The following is a related passage from Thiel’s book Zero to One:

“From the Renaissance and the Enlightenment to the mid-20th century, luck was something to be mastered, dominated, and controlled; everyone agreed that you should do what you could, not focus on what you couldn’t. Ralph Waldo Emerson captured this ethos when he wrote: “Shallow men believe in luck, believe in circumstances . . . Strong men believe in cause and effect.” In 1912, after he became the first explorer to reach the South Pole, Roald Amundsen wrote: “Victory awaits him who has everything in order—luck, people call it.” No one pretended that misfortune didn’t exist, but prior generations believed in making their own luck by working hard.”
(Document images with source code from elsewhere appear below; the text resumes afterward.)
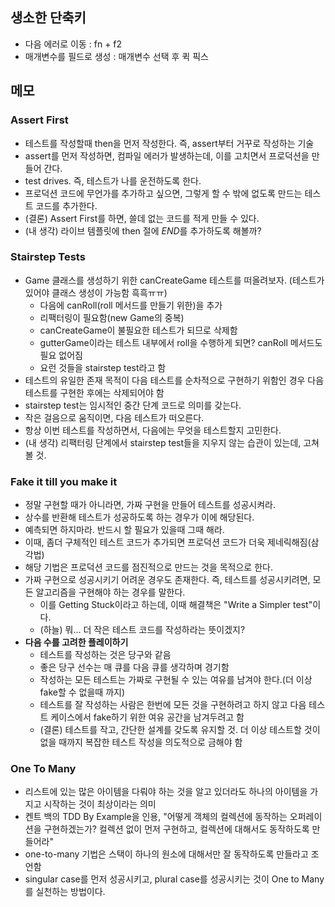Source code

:## 생소한 단축키

- 다음 에러로 이동 : fn + f2
- 매개변수를 필드로 생성 : 매개변수 선택 후 퀵 픽스

## 메모

### Assert First

- 테스트를 작성할때 then을 먼저 작성한다. 즉, assert부터 거꾸로 작성하는 기술
- assert를 먼저 작성하면, 컴파일 에러가 발생하는데, 이를 고치면서 프로덕션을 만들어 간다.
- test drives. 즉, 테스트가 나를 운전하도록 한다.
- 프로덕션 코드에 무언가를 추가하고 싶으면, 그렇게 할 수 밖에 없도록 만드는 테스트 코드를 추가한다.
- (결론) Assert First를 하면, 쓸데 없는 코드를 적게 만들 수 있다.
- (내 생각) 라이브 템플릿에 then 절에 $END$를 추가하도록 해볼까?

### Stairstep Tests

- Game 클래스를 생성하기 위한 canCreateGame 테스트를 떠올려보자. (테스트가 있어야 클래스 생성이 가능함 흑흑ㅠㅠ)
    - 다음에 canRoll(roll 메서드를 만들기 위한)을 추가
    - 리팩터링이 필요함(new Game의 중복)
    - canCreateGame이 불필요한 테스트가 되므로 삭제함
    - gutterGame이라는 테스트 내부에서 roll을 수행하게 되면? canRoll 메서드도 필요 없어짐
    - 요런 것들을 stairstep test라고 함
- 테스트의 유일한 존재 목적이 다음 테스트를 순차적으로 구현하기 위함인 경우 다음 테스트를 구현한 후에는 삭제되어야 함
- stairstep test는 임시적인 중간 단계 코드로 의미를 갖는다.
- 작은 걸음으로 움직이면, 다음 테스트가 떠오른다.
- 항상 이번 테스트를 작성하면서, 다음에는 무엇을 테스트할지 고민한다.
- (내 생각) 리팩터링 단계에서 stairstep test들을 지우지 않는 습관이 있는데, 고쳐볼 것.

### Fake it till you make it

- 정말 구현할 때가 아니라면, 가짜 구현을 만들어 테스트를 성공시켜라.
- 상수를 반환해 테스트가 성공하도록 하는 경우가 이에 해당된다.
- 예측되면 하지마라. 반드시 할 필요가 있을때 그때 해라.
- 이때, 좀더 구체적인 테스트 코드가 추가되면 프로덕션 코드가 더욱 제네릭해짐(삼각법)
- 해당 기법은 프로덕션 코드를 점진적으로 만드는 것을 목적으로 한다.
- 가짜 구현으로 성공시키기 어려운 경우도 존재한다. 즉, 테스트를 성공시키려면, 모든 알고리즘을 구현해야 하는 경우를 말한다.
    - 이를 Getting Stuck이라고 하는데, 이때 해결책은 "Write a Simpler test"이다.
    - (하늘) 뭐... 더 작은 테스트 코드를 작성하라는 뜻이겠지?
- **다음 수를 고려한 플레이하기**
    - 테스트를 작성하는 것은 당구와 같음
    - 좋은 당구 선수는 매 큐를 다음 큐를 생각하며 경기함
    - 작성하는 모든 테스트는 가짜로 구현될 수 있는 여유를 남겨야 한다.(더 이상 fake할 수 없을때 까지)
    - 테스트를 잘 작성하는 사람은 한번에 모든 것을 구현하려고 하지 않고 다음 테스트 케이스에서 fake하기 위한 여유 공간을 남겨두려고 함
    - (결론) 테스트를 작고, 간단한 설계를 갖도록 유지할 것. 더 이상 테스트할 것이 없을 때까지 복잡한 테스트 작성을 의도적으로 금해야 함

### One To Many

- 리스트에 있는 많은 아이템을 다뤄야 하는 것을 알고 있더라도 하나의 아이템을 가지고 시작하는 것이 최상이라는 의미
- 켄트 백의 TDD By Example을 인용, "어떻게 객체의 컬렉션에 동작하는 오퍼레이션을 구현하겠는가? 컬렉션 없이 먼저 구현하고, 컬렉션에 대해서도 동작하도록 만들어라"
- one-to-many 기법은 스택이 하나의 원소에 대해서만 잘 동작하도록 만들라고 조언함
- singular case를 먼저 성공시키고, plural case를 성공시키는 것이 One to Many를 실천하는 방법이다.

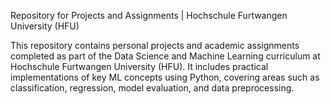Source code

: Repository for Projects and Assignments | Hochschule Furtwangen University (HFU)

This repository contains personal projects and academic assignments completed as part of the Data Science and Machine Learning curriculum at Hochschule Furtwangen University (HFU).
It includes practical implementations of key ML concepts using Python, covering areas such as classification, regression, model evaluation, and data preprocessing.
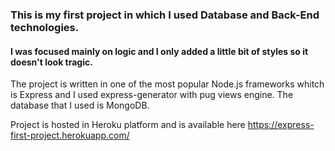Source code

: ### This is my first project in which I used Database and Back-End technologies.
#### I was focused mainly on logic and I only added a little bit of styles so it doesn't look tragic.

The project is written in one of the most popular Node.js frameworks whitch is Express and I used express-generator with pug views engine.
The database that I used is MongoDB.

Project is hosted in Heroku platform and is available here https://express-first-project.herokuapp.com/
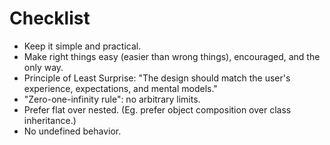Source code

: # Checklist #

- Keep it simple and practical.
- Make right things easy (easier than wrong things), encouraged, and the only way.
- Principle of Least Surprise: "The design should match the user's experience, expectations, and mental models."
- "Zero-one-infinity rule": no arbitrary limits.
- Prefer flat over nested. (Eg. prefer object composition over class inheritance.)
- No undefined behavior.
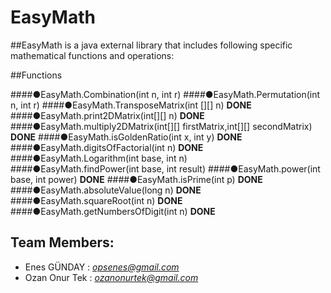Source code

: # EasyMath
##EasyMath is a java external library that includes following specific mathematical functions and operations:

##Functions

####●EasyMath.Combination(int n, int r)
####●EasyMath.Permutation(int n, int r)
####●EasyMath.TransposeMatrix(int [][] n) **DONE**
####●EasyMath.print2DMatrix(int[][] n)  **DONE**
####●EasyMath.multiply2DMatrix(int[][] firstMatrix,int[][] secondMatrix)  **DONE**
####●EasyMath.isGoldenRatio(int x, int y) **DONE**
####●EasyMath.digitsOfFactorial(int n)  **DONE**
####●EasyMath.Logarithm(int base, int n)  
####●EasyMath.findPower(int base, int result) 
####●EasyMath.power(int base, int power)  **DONE**
####●EasyMath.isPrime(int p)  **DONE**
####●EasyMath.absoluteValue(long n) **DONE**
####●EasyMath.squareRoot(int n)   **DONE**
####●EasyMath.getNumbersOfDigit(int n)  **DONE**

## Team Members:
- Enes GÜNDAY   : *opsenes@gmail.com*
- Ozan Onur Tek : *ozanonurtek@gmail.com*
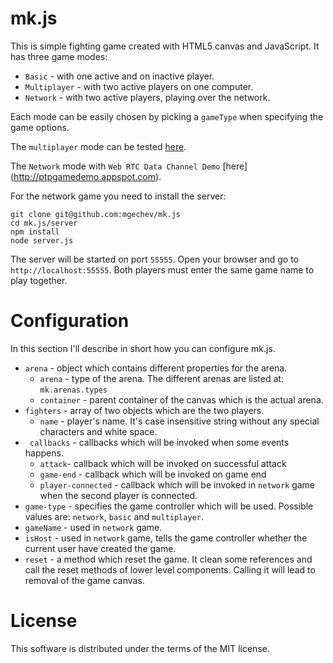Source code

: # mk.js

This is simple fighting game created with HTML5 canvas and JavaScript. It has three game modes:
* `Basic` - with one active and on inactive player.
* `Multiplayer` - with two active players on one computer.
* `Network` - with two active players, playing over the network.

Each mode can be easily chosen by picking a `gameType` when specifying the game options.

The `multiplayer` mode can be tested [here](http://mk.mgechev.com/).

The `Network` mode with `Web RTC Data Channel Demo` [here] (http://ptpgamedemo.appspot.com).

For the network game you need to install the server:

    git clone git@github.com:mgechev/mk.js
    cd mk.js/server
    npm install
    node server.js

The server will be started on port `55555`. Open your browser and go to `http://localhost:55555`. Both players must enter the same game name to play together.

# Configuration

In this section I'll describe in short how you can configure mk.js.

* `arena` - object which contains different properties for the arena.
    * `arena` - type of the arena. The different arenas are listed at: `mk.arenas.types`
    * `container` - parent container of the canvas which is the actual arena.
* `fighters` - array of two objects which are the two players.
    * `name` - player's name. It's case insensitive string without any special characters and white space.
* ` callbacks` - callbacks which will be invoked when some events happens.
    * `attack`- callback which will be invoked on successful attack
    * `game-end` - callback which will be invoked on game end
    * `player-connected` - callback which will be invoked in `network` game when the second player is connected.
* `game-type` - specifies the game controller which will be used. Possible values are: `network`, `basic` and `multiplayer`.
* `gameName` - used in `network` game.
* `isHost` - used in `network` game, tells the game controller whether the current user have created the game.
* `reset` - a method which reset the game. It clean some references and call the reset methods of lower level components. Calling it will lead to removal of the game canvas.

# License

This software is distributed under the terms of the MIT license.
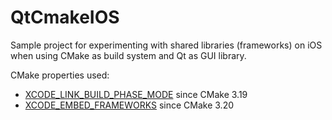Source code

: # QtCmakeIOS

Sample project for experimenting with shared libraries (frameworks) on iOS when using CMake as build system and Qt as GUI library.

CMake properties used:
* [XCODE_LINK_BUILD_PHASE_MODE](https://cmake.org/cmake/help/latest/prop_tgt/XCODE_LINK_BUILD_PHASE_MODE.html) since CMake 3.19
* [XCODE_EMBED_FRAMEWORKS](https://cmake.org/cmake/help/latest/prop_tgt/XCODE_EMBED_type.html) since CMake 3.20
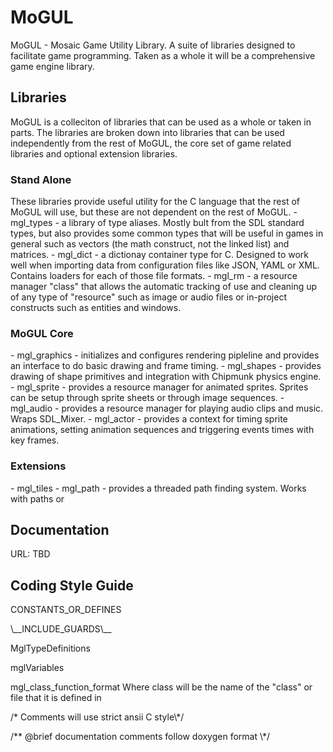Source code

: # MoGUL
MoGUL - Mosaic Game Utility Library.  A suite of libraries designed to facilitate game programming.  Taken as a whole it will be a comprehensive game engine library.

<H2>Libraries</H2>
MoGUL is a colleciton of libraries that can be used as a whole or taken in parts.  The libraries are broken down into libraries that can be used independently from the rest of MoGUL, the core set of game related libraries and optional extension libraries.
<H3>Stand Alone</H3>
These libraries provide useful utility for the C language that the rest of MoGUL will use, but these are not dependent on the rest of MoGUL.
 - mgl_types - a library of type aliases.  Mostly bult from the SDL standard types, but also provides some common types that will be useful in games in general such as vectors (the math construct, not the linked list) and matrices.
 - mgl_dict - a dictionay container type for C. Designed to work well when importing data from configuration files like JSON, YAML or XML.  Contains loaders for each of those file formats.
 - mgl_rm - a resource manager "class" that allows the automatic tracking of use and cleaning up of any type of "resource" such as image or audio files or in-project constructs such as entities and windows.

<H3>MoGUL Core</H3>
 - mgl_graphics - initializes and configures rendering pipleline and provides an interface to do basic drawing and frame timing.
 - mgl_shapes - provides drawing of shape primitives and integration with Chipmunk physics engine.
 - mgl_sprite - provides a resource manager for animated sprites.  Sprites can be setup through sprite sheets or through image sequences.
 - mgl_audio - provides a resource manager for playing audio clips and music.  Wraps SDL_Mixer.
 - mgl_actor - provides a context for timing sprite animations, setting animation sequences and triggering events times with key frames.

<H3>Extensions</H3>
 - mgl_tiles
 - mgl_path - provides a threaded path finding system.  Works with paths or 

<H2>Documentation</H2>
URL: TBD

<H2>Coding Style Guide</H2><p>
CONSTANTS_OR_DEFINES<p>
\__INCLUDE_GUARDS\__<p>
MglTypeDefinitions<p>
mglVariables<p>
mgl_class_function_format  Where class will be the name of the "class" or file that it is defined in<p>
/* Comments will use strict ansii C style\*/<p>
/** @brief documentation comments follow doxygen format \*/<p>
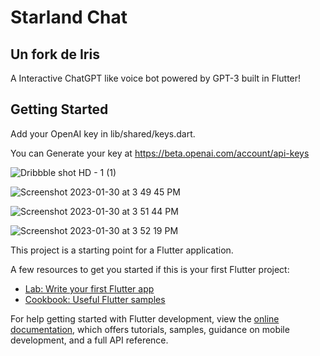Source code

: # Starland Chat
## Un fork de Iris 
A Interactive ChatGPT like voice bot powered by GPT-3 built in Flutter!

## Getting Started

Add your OpenAI key in lib/shared/keys.dart.

You can Generate your key at https://beta.openai.com/account/api-keys

![Dribbble shot HD - 1 (1)](https://user-images.githubusercontent.com/31922733/215474636-94ef910e-edee-44e7-9068-c3635a56ce07.png)


![Screenshot 2023-01-30 at 3 49 45 PM](https://user-images.githubusercontent.com/31922733/215451043-15b1ab22-6459-4216-a656-e7e849019926.png)

![Screenshot 2023-01-30 at 3 51 44 PM](https://user-images.githubusercontent.com/31922733/215451070-85ecd667-627c-44b7-aac6-24be6ecbe318.png)

![Screenshot 2023-01-30 at 3 52 19 PM](https://user-images.githubusercontent.com/31922733/215451083-35c7988d-abcd-4eea-a277-d0b54b9dd076.png)


This project is a starting point for a Flutter application.

A few resources to get you started if this is your first Flutter project:

- [Lab: Write your first Flutter app](https://docs.flutter.dev/get-started/codelab)
- [Cookbook: Useful Flutter samples](https://docs.flutter.dev/cookbook)

For help getting started with Flutter development, view the
[online documentation](https://docs.flutter.dev/), which offers tutorials,
samples, guidance on mobile development, and a full API reference.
#3 Sam Altman: The ability to get things done quickly

“It’s not entirely accurate to say that speed and quality of decision-making correlate exactly with startup success but it’s not a bad first approximation. Being quick, decisive, and getting things done quickly—if you look at our data, that would just correlate almost exactly with all of our successful founders. And other founders that look on paper like they should be really successful but fail are often missing this one trait.”